A Real-World Example
Let's bring everything together. Here's a UserProfile model that uses most of what we've covered:
import uuid
from datetime import datetime
from enum import Enum
from typing import Annotated, List, Optional
from pydantic import BaseModel, Field
from pyfake import Pyfake
class AccountStatus(str, Enum):
ACTIVE = "active"
SUSPENDED = "suspended"
PENDING = "pending"
class Address(BaseModel):
street: Annotated[str, Field(min_length=5, max_length=80)]
city: Annotated[str, Field(min_length=2, max_length=50)]
country_code: Annotated[str, Field(min_length=2, max_length=2)]
class UserProfile(BaseModel):
id: uuid.UUID
username: Annotated[str, Field(min_length=3, max_length=30)]
age: Annotated[int, Field(ge=18, le=120)]
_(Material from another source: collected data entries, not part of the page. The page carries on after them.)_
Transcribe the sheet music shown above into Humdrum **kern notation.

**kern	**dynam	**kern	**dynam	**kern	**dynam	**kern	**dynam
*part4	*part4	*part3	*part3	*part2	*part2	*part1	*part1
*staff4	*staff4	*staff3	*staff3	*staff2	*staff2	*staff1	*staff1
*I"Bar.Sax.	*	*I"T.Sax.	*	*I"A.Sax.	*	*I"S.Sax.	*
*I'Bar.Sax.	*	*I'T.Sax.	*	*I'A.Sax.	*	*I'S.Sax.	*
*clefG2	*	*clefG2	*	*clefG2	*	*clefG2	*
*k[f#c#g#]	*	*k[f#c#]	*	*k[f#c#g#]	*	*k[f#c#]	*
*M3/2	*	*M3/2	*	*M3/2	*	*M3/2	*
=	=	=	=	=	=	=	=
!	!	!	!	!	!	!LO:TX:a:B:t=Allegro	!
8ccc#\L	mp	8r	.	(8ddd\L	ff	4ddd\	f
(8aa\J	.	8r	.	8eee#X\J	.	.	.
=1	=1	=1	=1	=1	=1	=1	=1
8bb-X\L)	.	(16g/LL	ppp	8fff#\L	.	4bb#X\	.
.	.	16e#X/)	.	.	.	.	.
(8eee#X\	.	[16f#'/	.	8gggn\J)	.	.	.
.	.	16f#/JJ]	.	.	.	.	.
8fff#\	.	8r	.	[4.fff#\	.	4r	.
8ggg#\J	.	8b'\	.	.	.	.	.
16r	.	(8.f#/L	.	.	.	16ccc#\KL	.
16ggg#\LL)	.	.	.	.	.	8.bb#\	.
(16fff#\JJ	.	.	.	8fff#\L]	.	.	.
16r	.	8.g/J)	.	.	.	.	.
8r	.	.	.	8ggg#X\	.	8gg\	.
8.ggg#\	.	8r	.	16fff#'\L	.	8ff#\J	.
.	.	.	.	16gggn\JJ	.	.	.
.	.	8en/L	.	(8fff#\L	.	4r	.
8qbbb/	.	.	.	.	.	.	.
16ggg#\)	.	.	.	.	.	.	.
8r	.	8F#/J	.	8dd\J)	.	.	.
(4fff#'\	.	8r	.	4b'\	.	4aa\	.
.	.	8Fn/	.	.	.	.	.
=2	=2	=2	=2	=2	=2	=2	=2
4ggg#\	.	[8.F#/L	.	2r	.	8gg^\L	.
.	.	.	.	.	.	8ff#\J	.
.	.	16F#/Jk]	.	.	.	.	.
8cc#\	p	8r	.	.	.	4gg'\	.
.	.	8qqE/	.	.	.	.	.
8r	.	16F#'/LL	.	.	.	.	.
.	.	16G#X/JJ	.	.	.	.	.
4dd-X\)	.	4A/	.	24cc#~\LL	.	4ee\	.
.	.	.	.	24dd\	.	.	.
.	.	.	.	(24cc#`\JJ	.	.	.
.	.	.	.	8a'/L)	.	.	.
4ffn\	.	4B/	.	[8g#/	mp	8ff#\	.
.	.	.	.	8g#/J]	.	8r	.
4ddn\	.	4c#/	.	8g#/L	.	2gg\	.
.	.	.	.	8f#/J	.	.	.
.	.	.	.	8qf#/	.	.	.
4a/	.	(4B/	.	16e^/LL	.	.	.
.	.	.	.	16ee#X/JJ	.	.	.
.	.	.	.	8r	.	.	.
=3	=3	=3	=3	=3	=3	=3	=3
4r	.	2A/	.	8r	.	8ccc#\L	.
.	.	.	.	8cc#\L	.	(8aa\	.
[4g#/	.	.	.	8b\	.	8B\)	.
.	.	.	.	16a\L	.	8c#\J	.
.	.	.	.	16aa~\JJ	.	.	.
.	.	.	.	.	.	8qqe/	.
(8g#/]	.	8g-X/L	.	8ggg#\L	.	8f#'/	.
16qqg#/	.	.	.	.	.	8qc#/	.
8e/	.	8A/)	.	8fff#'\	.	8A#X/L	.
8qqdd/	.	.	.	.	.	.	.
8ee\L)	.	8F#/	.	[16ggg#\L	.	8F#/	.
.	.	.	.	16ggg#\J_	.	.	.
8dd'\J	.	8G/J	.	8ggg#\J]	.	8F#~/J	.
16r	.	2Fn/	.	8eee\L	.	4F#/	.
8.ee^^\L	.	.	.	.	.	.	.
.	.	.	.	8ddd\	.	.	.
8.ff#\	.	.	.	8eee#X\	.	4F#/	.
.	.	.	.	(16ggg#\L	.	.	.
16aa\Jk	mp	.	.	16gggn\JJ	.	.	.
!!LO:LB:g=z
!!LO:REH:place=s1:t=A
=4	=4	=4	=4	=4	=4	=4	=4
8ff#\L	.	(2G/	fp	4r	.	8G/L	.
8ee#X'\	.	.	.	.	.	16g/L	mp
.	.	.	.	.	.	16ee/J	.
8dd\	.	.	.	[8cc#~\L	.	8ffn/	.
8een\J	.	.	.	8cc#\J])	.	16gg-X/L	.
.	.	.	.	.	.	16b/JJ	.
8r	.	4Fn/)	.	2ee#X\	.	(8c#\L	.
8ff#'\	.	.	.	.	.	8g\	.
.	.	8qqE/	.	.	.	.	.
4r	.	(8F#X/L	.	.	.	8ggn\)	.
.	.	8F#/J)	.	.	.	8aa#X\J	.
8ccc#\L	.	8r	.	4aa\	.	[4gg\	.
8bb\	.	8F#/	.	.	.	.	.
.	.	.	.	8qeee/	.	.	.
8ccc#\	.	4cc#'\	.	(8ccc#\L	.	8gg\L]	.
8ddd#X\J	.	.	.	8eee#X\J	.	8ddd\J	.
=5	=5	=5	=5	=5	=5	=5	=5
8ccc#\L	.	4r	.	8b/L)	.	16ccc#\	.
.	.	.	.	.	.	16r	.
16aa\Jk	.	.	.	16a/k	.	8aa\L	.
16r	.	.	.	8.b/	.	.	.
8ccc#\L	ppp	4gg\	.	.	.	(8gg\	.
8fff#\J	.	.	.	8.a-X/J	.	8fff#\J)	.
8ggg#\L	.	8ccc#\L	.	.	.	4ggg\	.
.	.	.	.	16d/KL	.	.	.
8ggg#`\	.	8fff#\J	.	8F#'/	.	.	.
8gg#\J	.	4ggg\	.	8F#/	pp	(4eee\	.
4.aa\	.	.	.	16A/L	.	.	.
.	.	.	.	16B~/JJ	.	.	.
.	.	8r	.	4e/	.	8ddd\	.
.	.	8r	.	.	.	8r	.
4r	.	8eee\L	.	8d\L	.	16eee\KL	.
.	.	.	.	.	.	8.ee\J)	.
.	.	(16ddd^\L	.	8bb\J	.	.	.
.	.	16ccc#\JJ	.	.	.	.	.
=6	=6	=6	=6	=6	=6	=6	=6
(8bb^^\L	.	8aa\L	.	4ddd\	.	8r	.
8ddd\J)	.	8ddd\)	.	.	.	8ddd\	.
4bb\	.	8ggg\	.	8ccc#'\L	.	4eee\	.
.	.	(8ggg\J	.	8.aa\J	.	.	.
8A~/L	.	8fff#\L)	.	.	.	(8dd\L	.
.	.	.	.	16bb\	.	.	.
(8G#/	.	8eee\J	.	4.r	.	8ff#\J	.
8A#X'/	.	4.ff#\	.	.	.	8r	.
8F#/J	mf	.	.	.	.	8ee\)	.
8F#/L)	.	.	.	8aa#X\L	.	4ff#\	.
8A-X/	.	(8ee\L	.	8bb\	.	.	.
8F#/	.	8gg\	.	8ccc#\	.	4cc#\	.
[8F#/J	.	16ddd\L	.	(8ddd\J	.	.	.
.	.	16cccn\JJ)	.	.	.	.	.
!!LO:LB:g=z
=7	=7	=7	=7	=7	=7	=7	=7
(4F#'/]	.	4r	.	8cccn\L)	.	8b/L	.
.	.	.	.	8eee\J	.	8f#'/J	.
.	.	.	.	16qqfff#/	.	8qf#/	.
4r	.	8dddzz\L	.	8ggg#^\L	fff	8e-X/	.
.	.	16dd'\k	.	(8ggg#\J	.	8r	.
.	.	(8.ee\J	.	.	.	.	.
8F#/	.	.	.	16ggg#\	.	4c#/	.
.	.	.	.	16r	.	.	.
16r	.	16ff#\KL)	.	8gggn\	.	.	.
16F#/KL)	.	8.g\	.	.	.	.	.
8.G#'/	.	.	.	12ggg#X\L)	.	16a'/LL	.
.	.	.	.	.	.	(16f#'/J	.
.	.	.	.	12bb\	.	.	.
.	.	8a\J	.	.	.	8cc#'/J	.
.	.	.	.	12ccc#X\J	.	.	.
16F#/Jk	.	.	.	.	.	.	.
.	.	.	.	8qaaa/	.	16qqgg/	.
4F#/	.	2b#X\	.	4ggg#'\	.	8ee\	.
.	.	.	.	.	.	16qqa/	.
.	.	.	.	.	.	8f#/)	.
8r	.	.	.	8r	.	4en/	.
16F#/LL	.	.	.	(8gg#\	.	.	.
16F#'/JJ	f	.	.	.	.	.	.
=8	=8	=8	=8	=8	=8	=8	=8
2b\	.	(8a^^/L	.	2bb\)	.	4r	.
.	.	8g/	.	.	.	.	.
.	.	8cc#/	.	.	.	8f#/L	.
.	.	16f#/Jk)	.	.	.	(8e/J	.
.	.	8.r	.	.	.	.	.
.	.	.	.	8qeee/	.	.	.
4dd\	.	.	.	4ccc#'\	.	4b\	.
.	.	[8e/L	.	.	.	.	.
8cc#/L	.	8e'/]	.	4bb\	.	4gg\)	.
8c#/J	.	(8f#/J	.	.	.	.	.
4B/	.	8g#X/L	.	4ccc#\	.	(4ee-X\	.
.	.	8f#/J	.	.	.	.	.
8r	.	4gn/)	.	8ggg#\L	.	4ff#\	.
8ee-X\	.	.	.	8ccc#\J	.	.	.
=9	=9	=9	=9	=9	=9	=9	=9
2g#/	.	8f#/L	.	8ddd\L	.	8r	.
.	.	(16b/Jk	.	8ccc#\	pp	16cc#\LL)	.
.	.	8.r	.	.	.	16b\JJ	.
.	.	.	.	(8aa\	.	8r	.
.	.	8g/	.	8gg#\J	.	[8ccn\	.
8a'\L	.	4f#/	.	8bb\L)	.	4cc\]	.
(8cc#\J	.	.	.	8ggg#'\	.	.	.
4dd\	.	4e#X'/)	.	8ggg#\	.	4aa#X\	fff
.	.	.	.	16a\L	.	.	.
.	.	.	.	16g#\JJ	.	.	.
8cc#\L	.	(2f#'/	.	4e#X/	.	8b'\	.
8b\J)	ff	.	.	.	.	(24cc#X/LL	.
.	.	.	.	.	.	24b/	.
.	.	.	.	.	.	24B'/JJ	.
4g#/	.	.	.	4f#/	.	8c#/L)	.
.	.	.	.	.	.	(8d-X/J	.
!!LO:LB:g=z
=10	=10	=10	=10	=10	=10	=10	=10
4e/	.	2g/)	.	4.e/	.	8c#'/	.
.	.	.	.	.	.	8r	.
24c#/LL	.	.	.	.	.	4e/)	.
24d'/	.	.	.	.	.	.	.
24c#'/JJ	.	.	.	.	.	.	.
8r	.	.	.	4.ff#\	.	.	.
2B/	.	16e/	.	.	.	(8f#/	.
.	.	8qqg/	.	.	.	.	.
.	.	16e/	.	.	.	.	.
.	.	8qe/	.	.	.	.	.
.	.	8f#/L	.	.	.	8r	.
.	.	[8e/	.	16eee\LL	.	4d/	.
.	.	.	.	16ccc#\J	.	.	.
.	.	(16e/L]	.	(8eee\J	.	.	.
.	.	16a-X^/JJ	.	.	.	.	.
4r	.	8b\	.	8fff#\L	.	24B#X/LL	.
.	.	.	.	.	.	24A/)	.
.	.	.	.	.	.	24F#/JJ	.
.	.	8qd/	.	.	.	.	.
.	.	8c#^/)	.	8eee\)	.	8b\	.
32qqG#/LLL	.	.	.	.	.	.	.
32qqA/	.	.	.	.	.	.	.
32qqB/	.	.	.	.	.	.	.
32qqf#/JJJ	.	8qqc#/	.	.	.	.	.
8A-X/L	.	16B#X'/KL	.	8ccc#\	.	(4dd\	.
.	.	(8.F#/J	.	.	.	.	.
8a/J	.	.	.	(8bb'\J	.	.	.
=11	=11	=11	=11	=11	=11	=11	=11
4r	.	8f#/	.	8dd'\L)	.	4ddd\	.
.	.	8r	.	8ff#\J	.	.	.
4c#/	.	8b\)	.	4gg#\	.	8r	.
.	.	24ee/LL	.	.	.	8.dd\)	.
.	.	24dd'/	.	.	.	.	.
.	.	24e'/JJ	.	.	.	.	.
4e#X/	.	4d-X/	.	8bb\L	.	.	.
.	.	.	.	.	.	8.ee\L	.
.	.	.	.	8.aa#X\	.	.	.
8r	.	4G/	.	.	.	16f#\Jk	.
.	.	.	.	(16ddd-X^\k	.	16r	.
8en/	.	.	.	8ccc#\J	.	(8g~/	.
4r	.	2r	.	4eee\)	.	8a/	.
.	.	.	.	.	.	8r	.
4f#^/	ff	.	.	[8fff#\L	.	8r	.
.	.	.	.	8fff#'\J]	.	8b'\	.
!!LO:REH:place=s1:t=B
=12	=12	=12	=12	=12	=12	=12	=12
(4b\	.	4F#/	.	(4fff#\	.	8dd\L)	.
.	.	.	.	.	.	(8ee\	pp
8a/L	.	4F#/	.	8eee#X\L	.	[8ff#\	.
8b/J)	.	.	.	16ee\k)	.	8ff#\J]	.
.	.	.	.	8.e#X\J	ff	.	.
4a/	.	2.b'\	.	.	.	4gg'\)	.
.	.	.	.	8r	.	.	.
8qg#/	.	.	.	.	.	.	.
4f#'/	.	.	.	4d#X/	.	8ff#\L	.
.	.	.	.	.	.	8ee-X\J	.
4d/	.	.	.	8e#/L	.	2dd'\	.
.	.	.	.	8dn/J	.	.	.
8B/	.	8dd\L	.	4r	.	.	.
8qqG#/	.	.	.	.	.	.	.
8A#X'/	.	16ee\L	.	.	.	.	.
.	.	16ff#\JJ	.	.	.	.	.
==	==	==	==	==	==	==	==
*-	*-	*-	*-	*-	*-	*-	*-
score: Annotated[float, Field(ge=0.0, le=100.0)]
status: AccountStatus
tags: Annotated[List[str], Field(min_length=1, max_length=5)]
address: Address
joined_at: datetime
last_seen: Optional[datetime]
profiles = Pyfake.from_schema(UserProfile, num=2, seed=99)
{'id': UUID('9a8b7c6d-5e4f-3a2b-1c0d-e8f7a6b5c4d3'), 'username': 'kLmNo', 'age': 72, 'score': 91.45, 'status': <AccountStatus.PENDING: 'pending'>, 'tags': ['xYzAb'], 'address': {'street': 'CdEfGhIjKl', 'city': 'MnOpQr', 'country_code': 'ST'}, 'joined_at': datetime.datetime(2078, 11, 3, 15, 2, 0), 'last_seen': datetime.datetime(2089, 6, 21, 7, 30, 0)}
Two fully-valid UserProfile dicts, every constraint respected, the nested Address populated, last_seen occasionally None. Swap num for however many you need, drop the seed for fresh data each run.
Tip
Use as_dict=False here if you want typed UserProfile instances that support method calls, serialisation, and IDE autocomplete — the generation logic is identical, just the return type changes.